BUYING A HOME IS STILL BETTER THAN RENTING – BUT FIRST YOU HAVE TO FIND ONE!
Despite the fact that house prices continue to soar and are still rising faster than salaries are, renting still costs more overall.
However, sales of homes are actually down. But why is this?
Well, the problem is the lower end of the market. In other words, the end that most people need to look in and definitely the price range that a first time buyer would be likely to start in.
In April, the percentage of available homes to buy was down by 9%. As you might expect, in this pressured climate, the amount of time it took to sell the resultant properties fell to only 29 days – the lowest ever recorded by the National Association of Realtors.
The figures for homes being listed for sale rallied a little over the spring period, but they were snapped up even faster still.
The bad news for anyone hoping to get their feet on the first rung of the property ladder is that they are the ones who will be most likely to suffer from this trend.

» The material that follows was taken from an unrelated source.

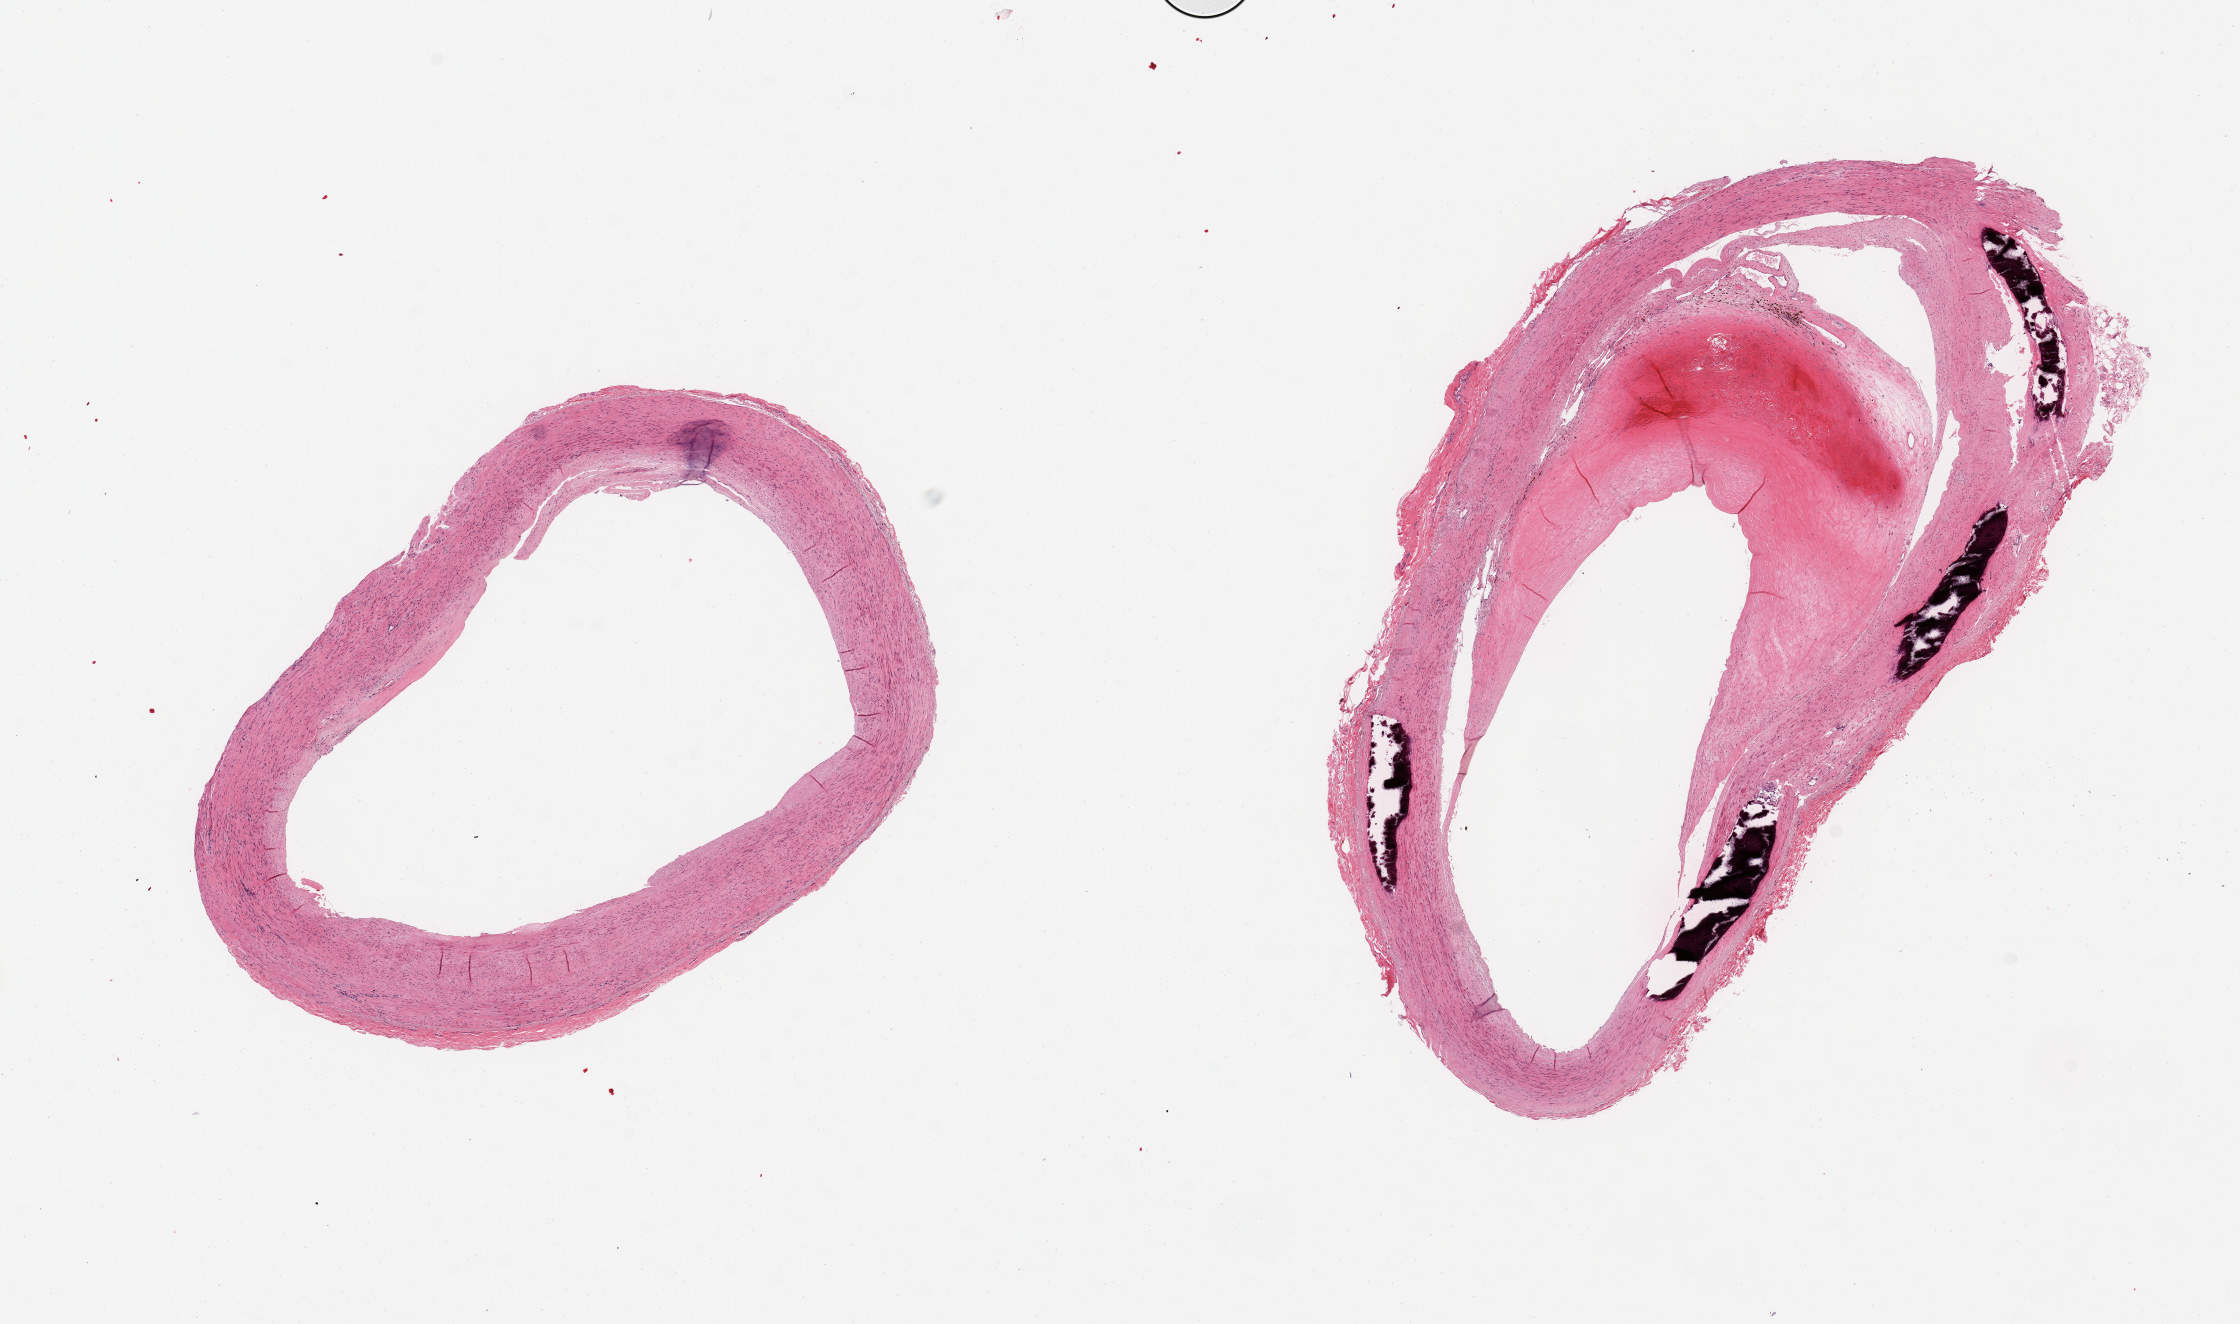
Digitized hematoxylin and eosin (H&E)-stained section — a low-resolution overview of the entire scanned area, about 17.7 x 10.5 mm; PAXgene-fixed paraffin-embedded (PFPE) section; target tissue: tibial artery; donor tissue sample. Donor: male.
- reviewer comment on this tissue sample: 2 pieces, prominent Mockeberg medial sclerosis, ~40% atherotic occlusion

The lower end of the market is the worst affected. Anyone looking for a modestly priced home (under $100,000) is going to be in major competition because since last year, the number of available properties is down by 17%.
And the next rung up doesn’t fare awfully well either, with homes priced under $250,000 being down by 6% as available to buy.
This may make buyers, particularly first timers or those of modest means, rather frustrated to keep hearing about how cheap it is to buy compared to renting!
It is still cheaper to buy than it is to rent – but a lot here also depends on which house price bracket you are looking at and also, where in the country you are.
As in all things, there are winners and losers in the rent versus buying stakes. If you live in Baton Rouge, Louisiana then it is a whopping 50% cheaper for you to buy your own home than it is to continue to rent.
However, switch that to San Jose in California and the difference is marginal – it is only cheaper by 3.5%. These figures are based on a mortgage of thirty years fixed and a 20% deposit.
Your decision to buy is still a highly personal one and based on more things than price alone – but it is a factor that you can ill afford to ignore unfortunately.
Taking advantage of the savings on offer provided by buying is great – if you can actually find a place to buy in the first place!